My original idea was to create a flow battery without Vanadium that would contain no metal deposition reactions on either the anodic or cathodic sites. This would be a true flow battery, in the sense that energy capacity would be completely decoupled from power capacity. It would also be compatible with a symmetric electrolyte which would allow the use of microporous membranes. There is currently no low cost flow battery – to the best of my knowledge – that fulfills these criteria, outside of Fe/Mn (with Fe/Cr and V being the only options).

My original idea was to use easily sourced FeEDTA and MnEDTA for this purpose. However it became clear that there are important solubility issues with FeEDTA and MnEDTA plus significant stability issues related with the Mn³⁺ EDTA chelate, which prevented this battery from actually working. While both FeEDTA and MnEDTA had been used in different flow batteries, no one had put them together on any published research — now I know why.

However, there was a paper published in 2022 that was able to use a symmetric Fe/Mn chemistry by employing Fe chloride and Mn sulfate in an acidic media with a special proportion of sulfuric acid and hydrochloric acid. I wanted to try this out to see if I could actually get an Fe/Mn chemistry that worked. The paper goes into the importance of the hydrochloric acid to generate stable Mn³⁺ species, but doesn’t say anything about the importance of the sulfuric acid, so I decided to try a hydrochloric acid only approach for starters and see if the CVs showed reversible Mn chemistry.

The first CV I carried out is shown above. This solution was prepared by using 5mL of 15% HCl, 5 mL of 40% FeCl₃ and 3g of MnCl₂. You can see the reversible reaction for the Fe with a standard potential near 0.45V, you can also see an Mn oxidation peak near 1.6V with no evident reversibility (no reduction peak). This is classic for the formation of MnO₂ and its subsequent conversion back to Mn²⁺ with generation of Cl₂ in concentrated hydrochloric acid. Gas bubbles on the working electrode were also evident, which further supports this hypothesis.

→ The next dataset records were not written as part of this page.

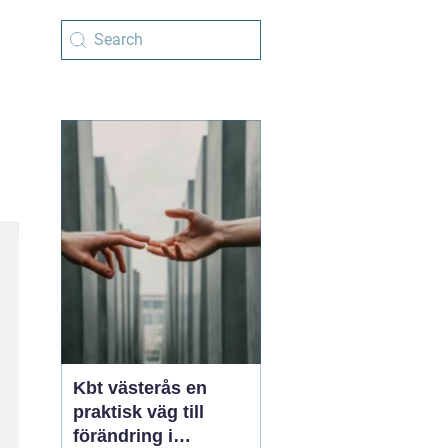
Kbt västerås en
praktisk väg till
förändring i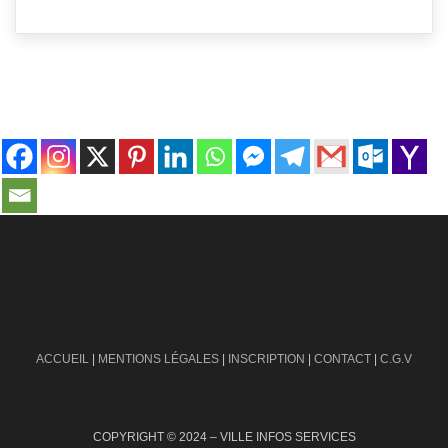
contact@ville-infos.fr
ACCUEIL
|
MENTIONS LÉGALES
|
INSCRIPTION
|
CONTACT
|
C.G.V
COPYRIGHT © 2024 – VILLE INFOS SERVICES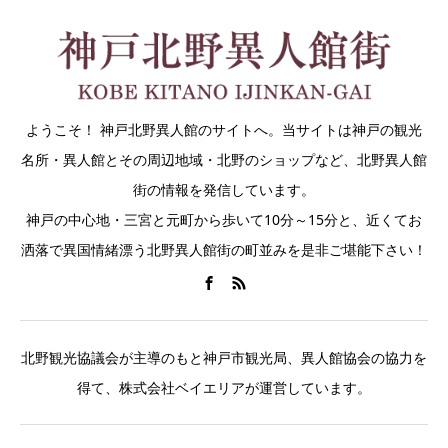
ようこそ！ 神戸北野異人館のサイトへ。当サイトは神戸の観光
名所・異人館とその周辺地域・北野のショップなど、北野異人館
街の情報を発信しています。
神戸の中心地・三宮と元町から歩いて10分～15分と、近くてお
洒落で異国情緒漂う北野異人館街の町並みを是非ご堪能下さい！
北野観光協議会が主導のもと神戸市観光局、異人館協会の協力を
得て、株式会社ベイエリアが運営しています。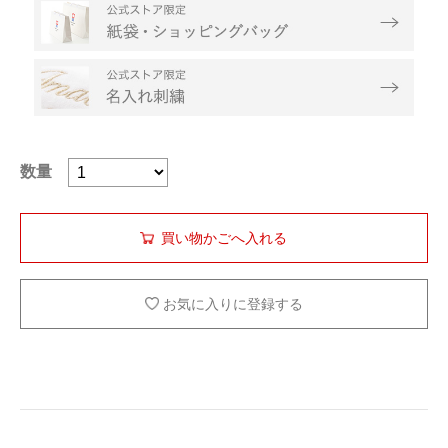
数量
お気に入りに登録する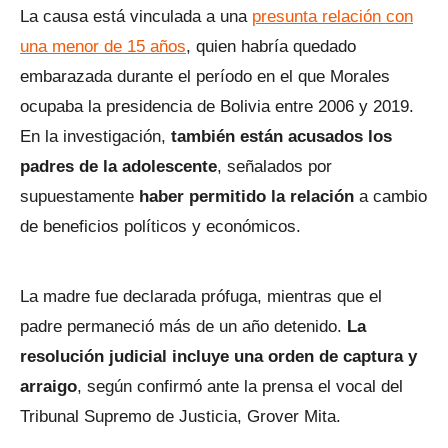
La causa está vinculada a una
presunta relación con
una menor de 15 años
, quien habría quedado
embarazada durante el período en el que Morales
ocupaba la presidencia de Bolivia entre 2006 y 2019.
En la investigación,
también están acusados los
padres de la adolescente
, señalados por
supuestamente
haber permitido la relación
a cambio
de beneficios políticos y económicos.
La madre fue declarada prófuga, mientras que el
padre permaneció más de un año detenido.
La
resolución judicial incluye una orden de captura y
arraigo
, según confirmó ante la prensa el vocal del
Tribunal Supremo de Justicia, Grover Mita.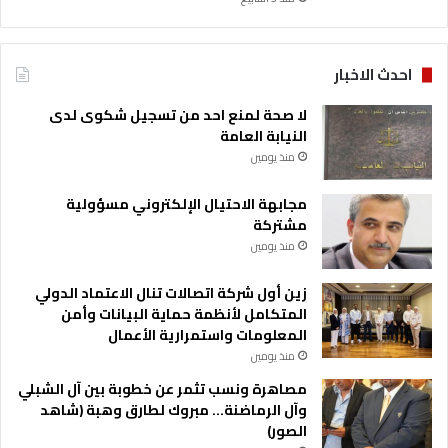
احدث الاخبار
لا صحة لمنع احد من تسجيل شكوى لدى
النيابة العامة
منذ يومين
مجابهة الاحتيال الإلكتروني مسؤولية
مشتركة
منذ يومين
زين أول شركة اتصالات تنال الاعتماد الدولي
المتكامل لأنظمة حماية البيانات وأمن
المعلومات واستمرارية الأعمال
منذ يومين
مصاهرة ونسب تثمر عن خطوبة بين آل الشبلي
وآل الرماضنة… مبروك لطارق وهبة (شاهد
الصور)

I then tried lowering the concentration of the HCl to see what would happen to the CV. Interestingly enough, when going with a 0.6M concentration, I saw the appearance of a reversible reaction with a standard potential near 1.25V, which is near the potential that is mentioned on the paper. This peak also shows significant reversibility, with the corresponding reduction peak appearing near 1.15V. The difference between these two standard peaks is also 0.775mV, which is close to the open circuit potential reported for the flow battery within the paper I mentioned before. This solution was 1mL 15% HCl, 3g MnCl₂ and 5mL of FeCl₃ 40%.

Upon charging, acid will become depleted from the cathodic side, which might be why the sulfuric acid was used on the paper to generate proper cycling (as MnO₂ would start forming if the pH became too basic). Interestingly enough, volumetric capacities aren’t mentioned in the paper (just mAh of charge). Using their values of 5mL of volume per side (total volume of 10mL) their discharge capacity goes from 1-2.5Wh/L, which is 10x lower than the standard for Vanadium batteries. This means that – while the Mn³⁺ chemistry is reversible – very little of the Mn is actually accessible (less than 10% at a 1M concentration).

The acid balance here is fundamental, so you likely need just the right amount of HCl to make Mn³⁺ stable, but not enough as to make the oxidation of Cl^– to Cl² very favorable. If possible I would like to stay with a battery with only chlorides, as the inputs are easier to source (sulfuric acid is hard to get in many places), so I will try to cycle the above chemistry soon as see if it is actually feasible. On another note, Mn³⁺ reacts with cellulose quite quickly, so I will have to use a proper microporous separator – like Daramic – instead of the photopaper I have been using for Zn/I experiments.

Things are not looking very good for an Fe/Mn chemistry.